(Saved entries)
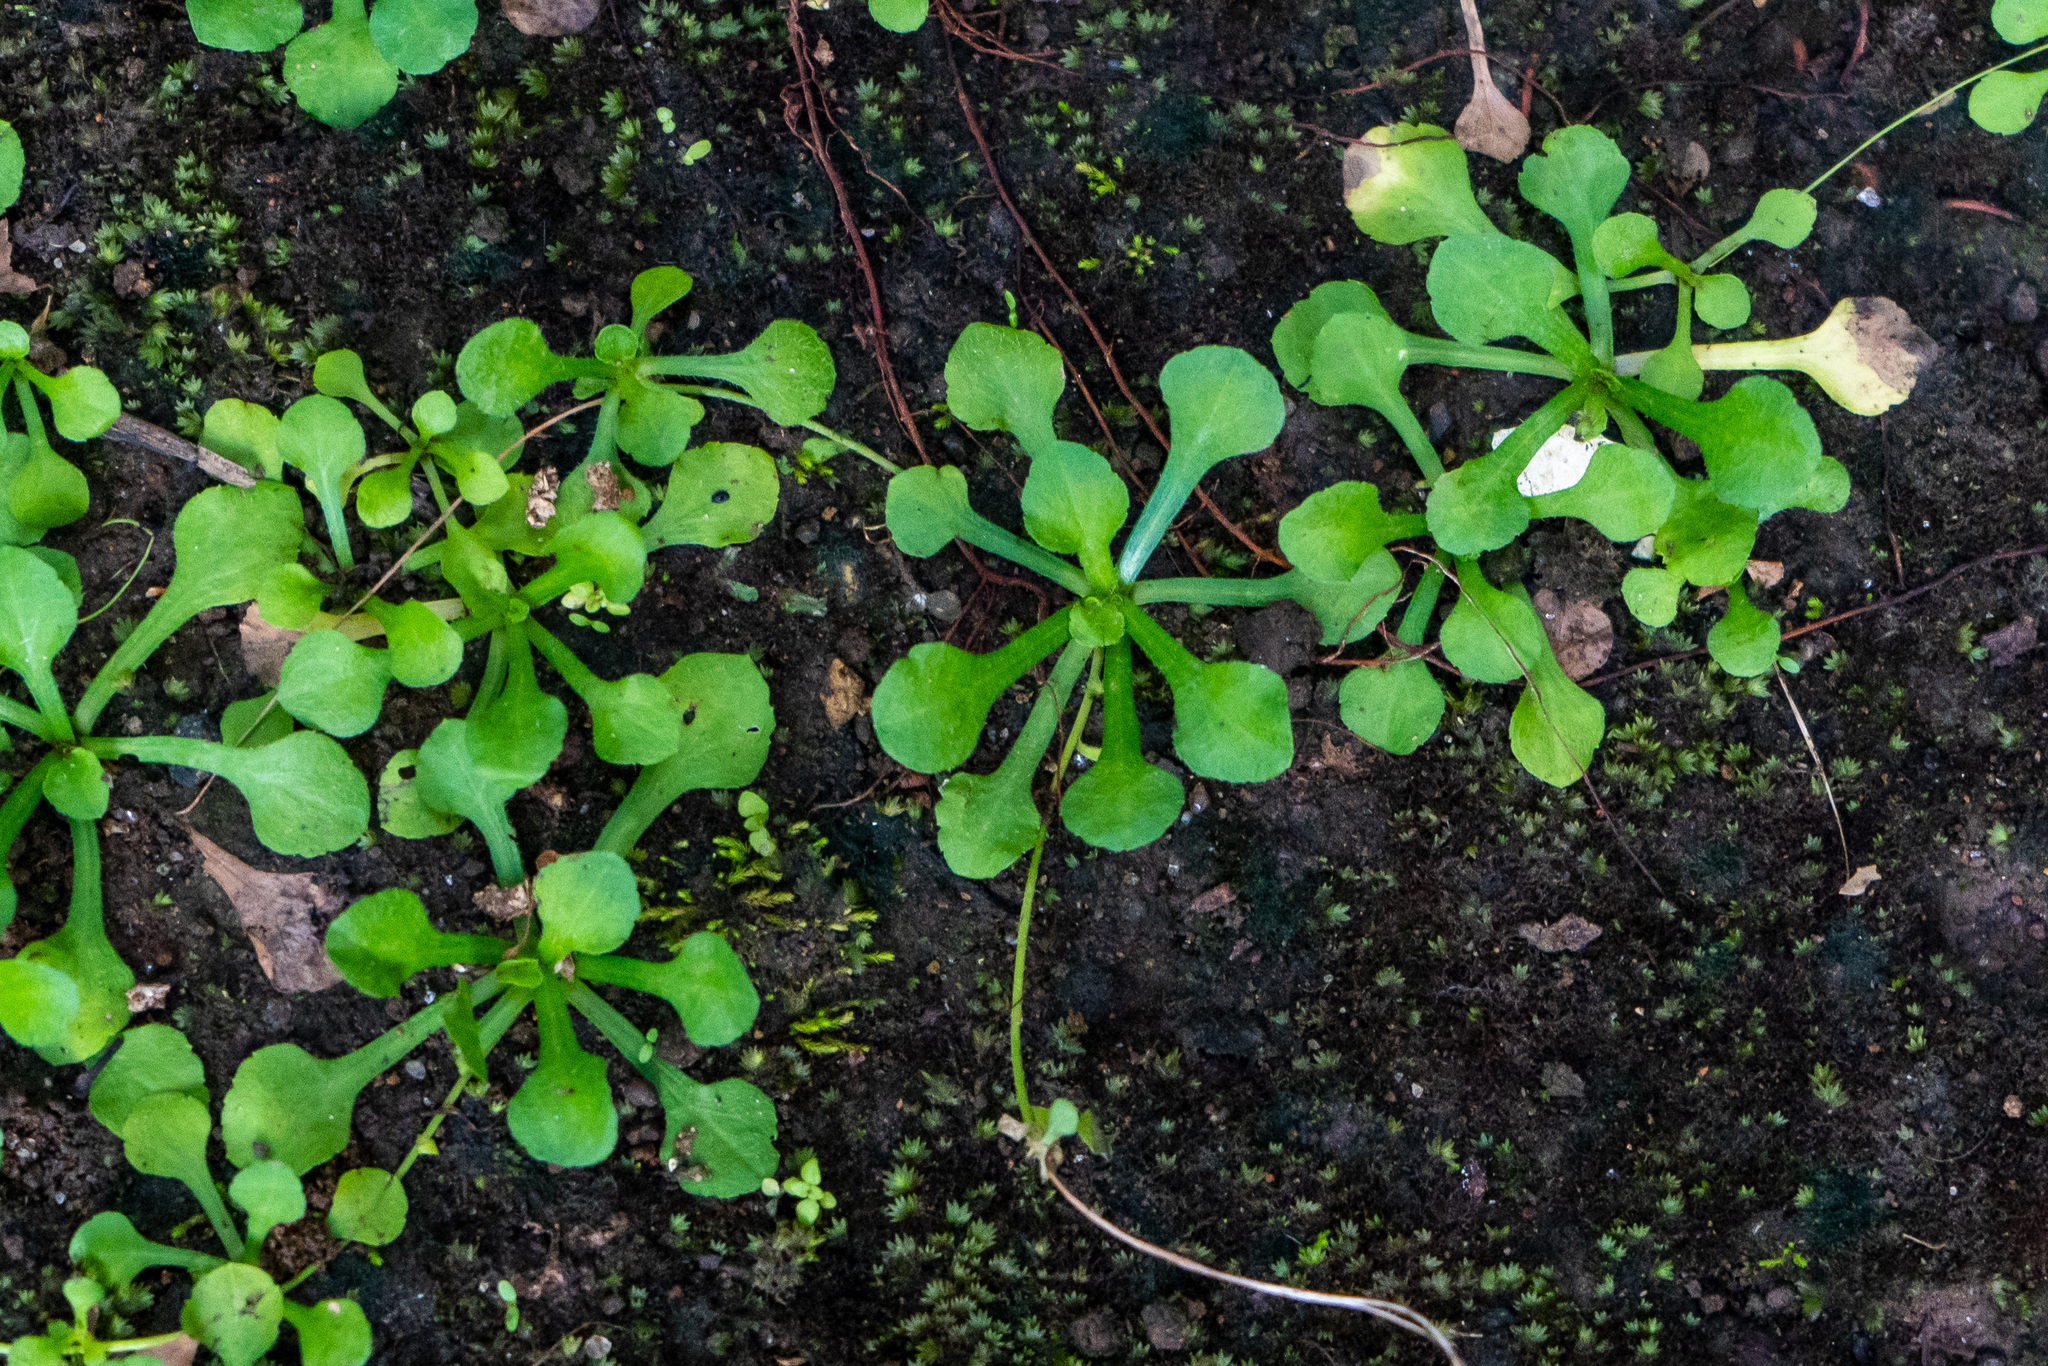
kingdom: Plantae
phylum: Tracheophyta
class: Magnoliopsida
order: Asterales
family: Asteraceae
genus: Erigeron
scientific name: Erigeron bellioides
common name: Bellorita
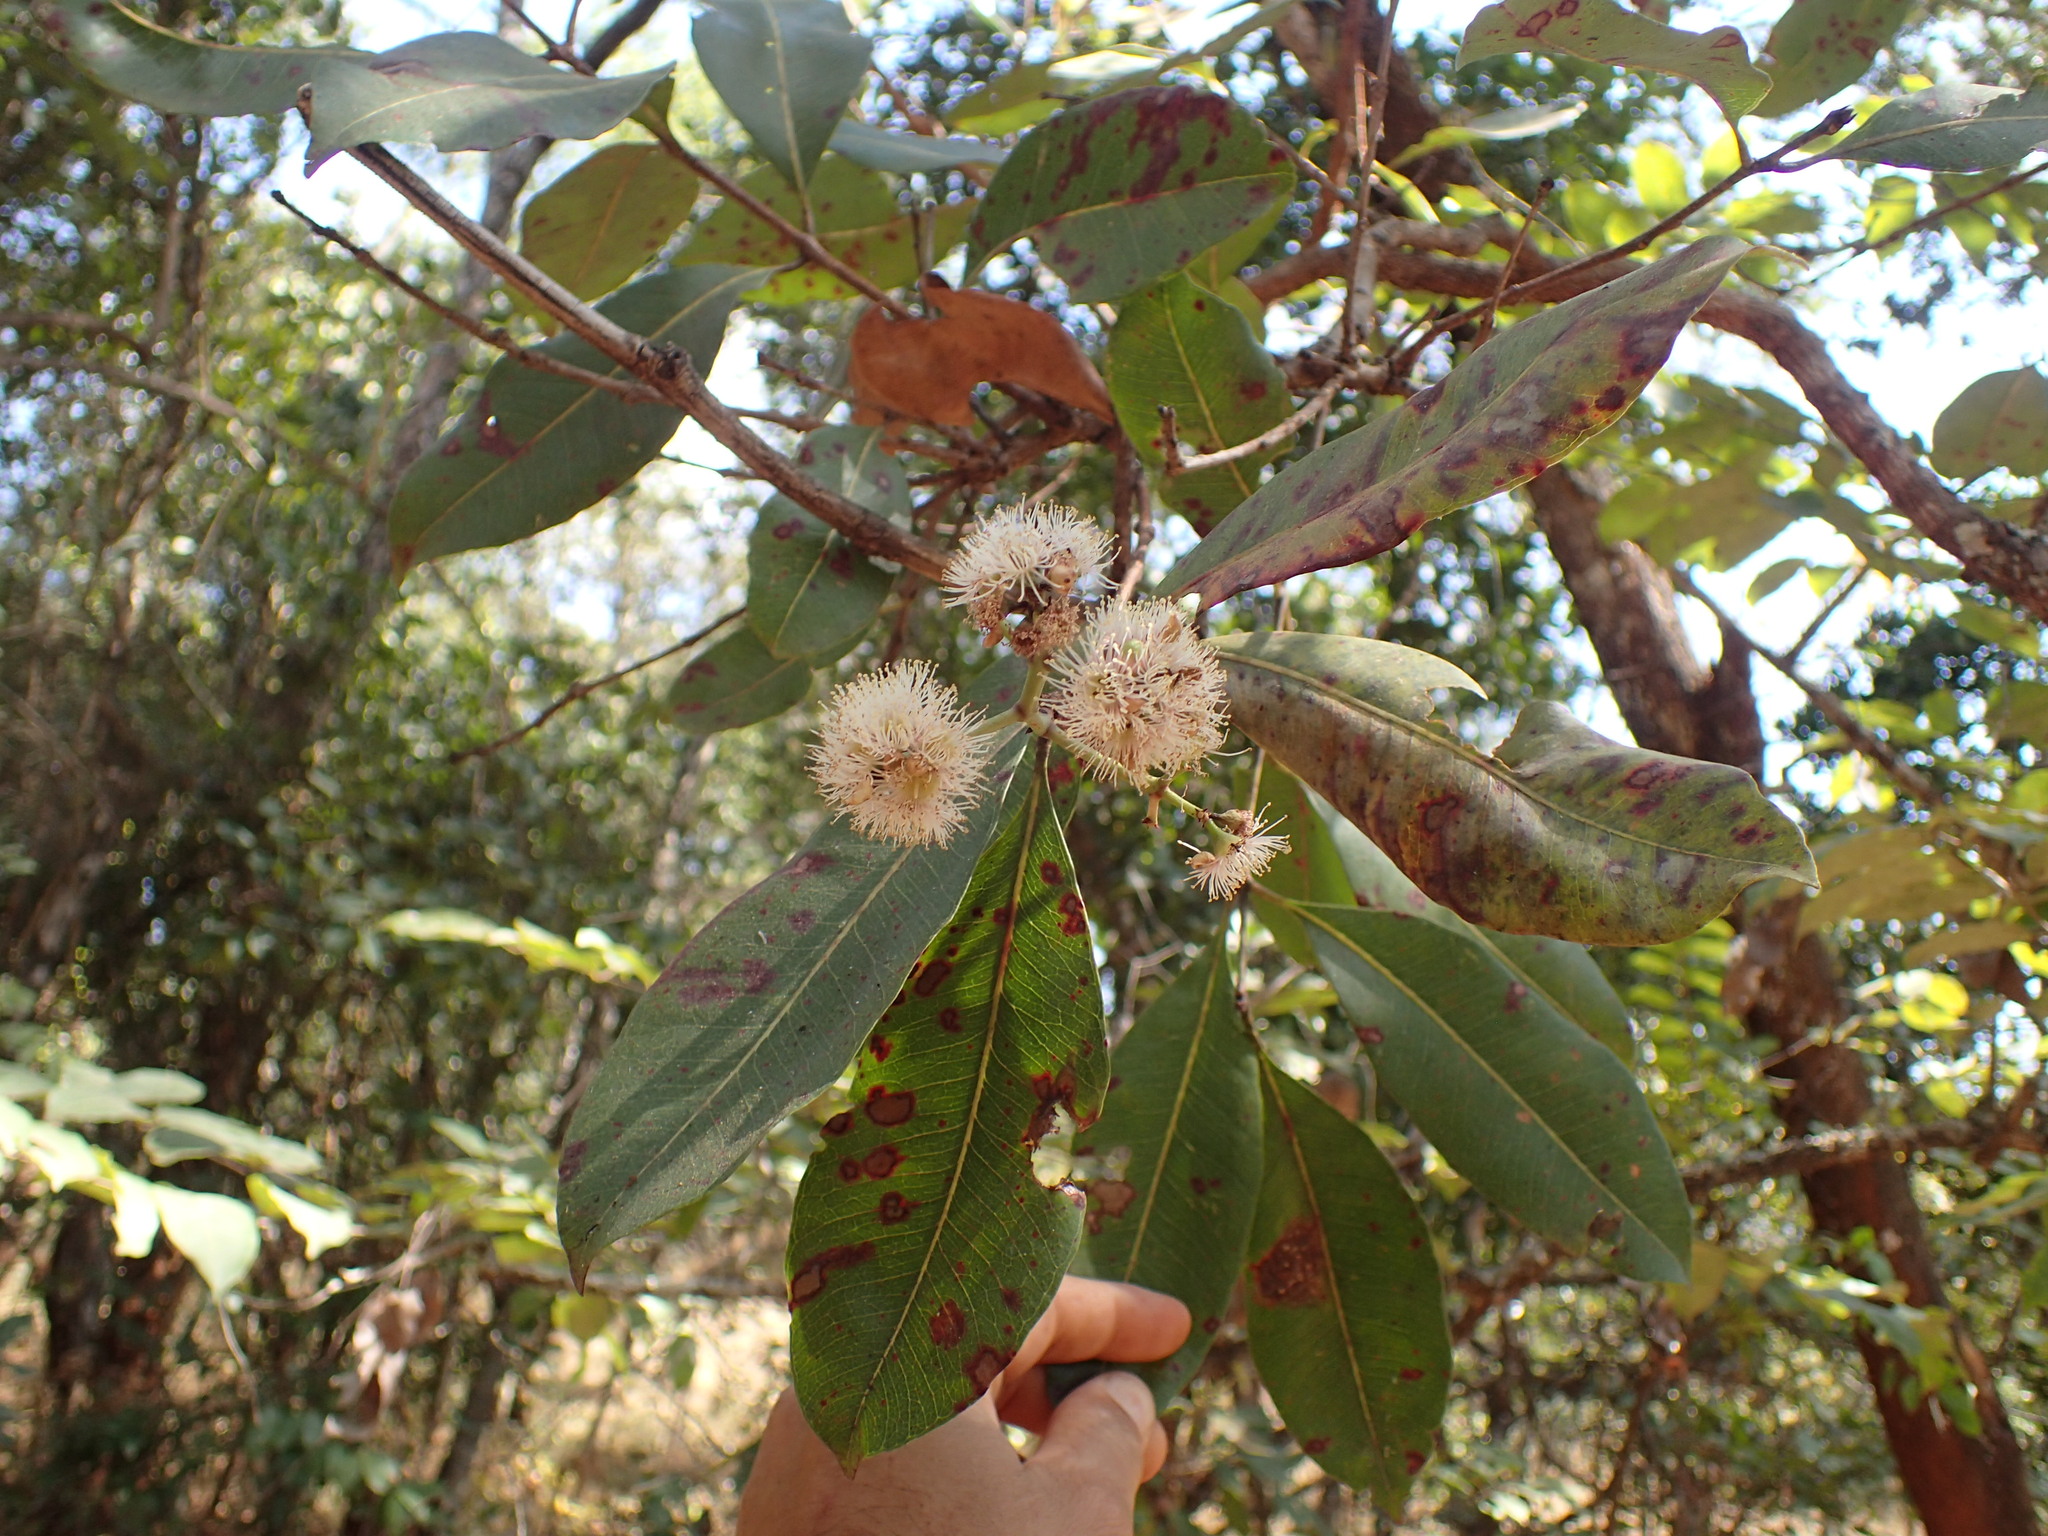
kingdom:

** Short task **
Return every taxonomy line from all of the material above, word for word and in the same order, omitting the pictures.

** Result of this exercise **
kingdom: Plantae
phylum: Tracheophyta
class: Magnoliopsida
order: Asterales
family: Asteraceae
genus: Erigeron
scientific name: Erigeron bellioides
common name: Bellorita
kingdom:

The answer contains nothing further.